Recommenders make suggestions to help you find what you need, which is extremely useful when there is an overload of information. It’s just like walking into a library and not knowing exactly what you want to read, or shopping online and picking a gift, choosing the next song to play on Spotify, or watching the next movie on Netflix. As with Netflix and Spotify, our recommendations are based on user activity, similarity and connections between objects (e.g. academic papers and researchers). From a data perspective, we use what we know and what users want us to know: for instance, their publication and reading history as well as connections between articles and people that are less obvious, such as co-usage and co-citation.
What do our recommenders do?
Recommenders are there to help you create knowledge by suggesting what articles to read, what people to connect to, what funding opportunities to apply for, what reviewers to ask for a new submission; not just to give you information, but anything that enables you to connect those pieces of information. The Elsevier Recommenders Team has built many recommenders over the past few years: and our current ones are article recommenders (ScienceDirect and Mendeley Suggest), people recommendations (Mendeley Suggest), reviewer recommendations (EVISE) and funding opportunities (Mendeley Funding and Funding Institutional).
Art meets science
Building recommender systems that fit the needs of researchers is an art. As Dr. Jabe Wilson, Elsevier's Consulting Director of Text and Data Analytics, explains in his recent Elsevier Connect article:
The art-based approach is where you understand a problem more fully over time by progressively working on alternative solutions, which lead to greater understanding of the problem itself.
Behind the scenes with our team
Our team has a blend of data scientists, big-data engineers and a product manager working together daily in an Agile squad. By having these diverse roles – and people – tackling our customer problems together, we tie together so much knowledge and insight that we can brainstorm, experiment, build and iterate continuously at high speed – giving us wings.
To share more insights into the work we do, we ask four team members to talk about their experiences.
- Finne Boone is a Data Scientist based in Amsterdam.
- Ivo Dimitrov is a Data Engineer and Software Engineering Lead based in London.
- Minh Le is a Data Scientist also working on his PhD in Natural Language Processing at Vrije Universiteit Amsterdam.
- Iryna Romanenko – is a Data Engineer based in London.
Here’s what they had to say.
Which products and features do you work on?
Finne Boonen: We work on recommenders for Mendeley, Funding Institutional, Reviewer (Evise), and ScienceDirect. I've also worked on Mendeley Careers and Mendeley Funding recommenders this year. We create features based on text (e.g., the contents of a paper), usage (e.g., which other papers are in Mendeley libraries together with it) and citations (which papers are citing it).
Ivo Dimitrov: As a member of the Engineering Team, I support recommendations for Elsevier products spanning from helping researchers staying up to date in their field to providing publication reviewers and funding opportunities. The processing logic is mainly based on collaborative filtering and content-based techniques in combination with learning to rank steps, while we also explore new ML approaches through the use of services such as SageMaker and MLflow. The recommendation systems are mainly built using Apache Spark, Scala and various AWS services. I am also involved in the migration of the components of the recommenders into the team’s own AWS account. My daily work involves activities related to architecture, infrastructure, development, testing, operations and management, while I also interact with other teams within Elsevier to achieve the common business and tech goals.

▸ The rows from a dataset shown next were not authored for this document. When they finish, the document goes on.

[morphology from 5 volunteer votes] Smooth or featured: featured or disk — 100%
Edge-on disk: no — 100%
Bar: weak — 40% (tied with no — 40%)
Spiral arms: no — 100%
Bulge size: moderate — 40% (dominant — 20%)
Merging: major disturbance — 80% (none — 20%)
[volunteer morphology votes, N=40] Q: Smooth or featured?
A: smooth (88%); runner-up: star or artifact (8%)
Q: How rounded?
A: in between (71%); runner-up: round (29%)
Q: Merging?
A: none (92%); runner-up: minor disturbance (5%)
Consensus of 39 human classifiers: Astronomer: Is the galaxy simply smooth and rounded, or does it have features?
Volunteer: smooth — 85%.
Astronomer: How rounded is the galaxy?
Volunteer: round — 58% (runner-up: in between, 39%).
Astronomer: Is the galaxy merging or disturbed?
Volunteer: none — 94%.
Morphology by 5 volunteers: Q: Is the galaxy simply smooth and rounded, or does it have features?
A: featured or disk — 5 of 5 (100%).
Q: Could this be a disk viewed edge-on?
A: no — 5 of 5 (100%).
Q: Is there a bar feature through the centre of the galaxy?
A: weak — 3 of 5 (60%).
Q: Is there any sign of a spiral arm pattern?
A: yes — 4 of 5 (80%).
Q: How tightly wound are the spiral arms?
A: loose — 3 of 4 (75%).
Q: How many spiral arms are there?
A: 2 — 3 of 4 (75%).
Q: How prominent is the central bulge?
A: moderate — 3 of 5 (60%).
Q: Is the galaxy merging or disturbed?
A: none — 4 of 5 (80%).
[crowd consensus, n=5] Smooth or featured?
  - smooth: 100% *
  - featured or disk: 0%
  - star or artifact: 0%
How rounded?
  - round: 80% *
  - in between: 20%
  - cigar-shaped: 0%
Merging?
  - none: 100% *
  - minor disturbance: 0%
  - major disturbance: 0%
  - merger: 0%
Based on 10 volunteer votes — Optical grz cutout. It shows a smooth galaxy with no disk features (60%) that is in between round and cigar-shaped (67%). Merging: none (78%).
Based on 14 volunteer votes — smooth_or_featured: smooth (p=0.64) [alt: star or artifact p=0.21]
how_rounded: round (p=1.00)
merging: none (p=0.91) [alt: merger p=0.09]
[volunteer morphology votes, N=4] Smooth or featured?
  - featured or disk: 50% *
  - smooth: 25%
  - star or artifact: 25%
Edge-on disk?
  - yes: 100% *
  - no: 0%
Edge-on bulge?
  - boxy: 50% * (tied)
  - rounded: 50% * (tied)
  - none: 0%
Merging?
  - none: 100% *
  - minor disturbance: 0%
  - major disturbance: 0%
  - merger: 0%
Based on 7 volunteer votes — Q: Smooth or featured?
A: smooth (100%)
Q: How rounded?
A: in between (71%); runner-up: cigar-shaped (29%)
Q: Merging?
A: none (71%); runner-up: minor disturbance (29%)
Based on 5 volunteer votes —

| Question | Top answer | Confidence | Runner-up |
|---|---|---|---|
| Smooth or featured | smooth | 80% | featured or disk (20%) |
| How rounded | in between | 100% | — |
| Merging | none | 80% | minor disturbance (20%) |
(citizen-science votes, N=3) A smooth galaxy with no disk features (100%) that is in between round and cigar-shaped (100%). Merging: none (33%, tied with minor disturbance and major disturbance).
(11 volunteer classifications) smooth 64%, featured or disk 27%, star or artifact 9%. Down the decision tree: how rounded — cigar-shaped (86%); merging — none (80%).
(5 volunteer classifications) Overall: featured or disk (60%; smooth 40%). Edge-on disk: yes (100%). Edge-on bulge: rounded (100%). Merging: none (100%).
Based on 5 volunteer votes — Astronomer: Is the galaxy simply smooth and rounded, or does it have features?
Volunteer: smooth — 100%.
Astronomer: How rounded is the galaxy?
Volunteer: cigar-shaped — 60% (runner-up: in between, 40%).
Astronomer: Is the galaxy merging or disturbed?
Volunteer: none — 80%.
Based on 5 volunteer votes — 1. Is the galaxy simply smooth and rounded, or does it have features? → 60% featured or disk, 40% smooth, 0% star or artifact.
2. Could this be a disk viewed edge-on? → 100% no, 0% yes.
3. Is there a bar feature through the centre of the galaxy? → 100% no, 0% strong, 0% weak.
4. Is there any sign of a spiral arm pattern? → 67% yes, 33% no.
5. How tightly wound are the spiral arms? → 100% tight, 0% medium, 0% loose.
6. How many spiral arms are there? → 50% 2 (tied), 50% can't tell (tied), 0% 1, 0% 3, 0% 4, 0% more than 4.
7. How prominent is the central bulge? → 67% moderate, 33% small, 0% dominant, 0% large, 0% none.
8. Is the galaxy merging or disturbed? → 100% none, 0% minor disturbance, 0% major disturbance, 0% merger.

Minh Le: So far, I have worked on recommenders for Mendeley Funding, ScienceDirect and SUTD (Stay Up to Date). Together with other data scientists, I went through several steps of a data science cycle: formalizing the problem, creating datasets, implementing baselines, developing features, and evaluating results. In terms of features for machine learning models, I have implemented similarity features based on content and metadata of articles as well as historical usage of researchers, for which existing systems we have in the Recommenders Team have made my work much easier. I have also initiated new streams of work using more advanced natural language processing technology to measure textual similarity more accurately and employing graph algorithms to improve recommendation quality.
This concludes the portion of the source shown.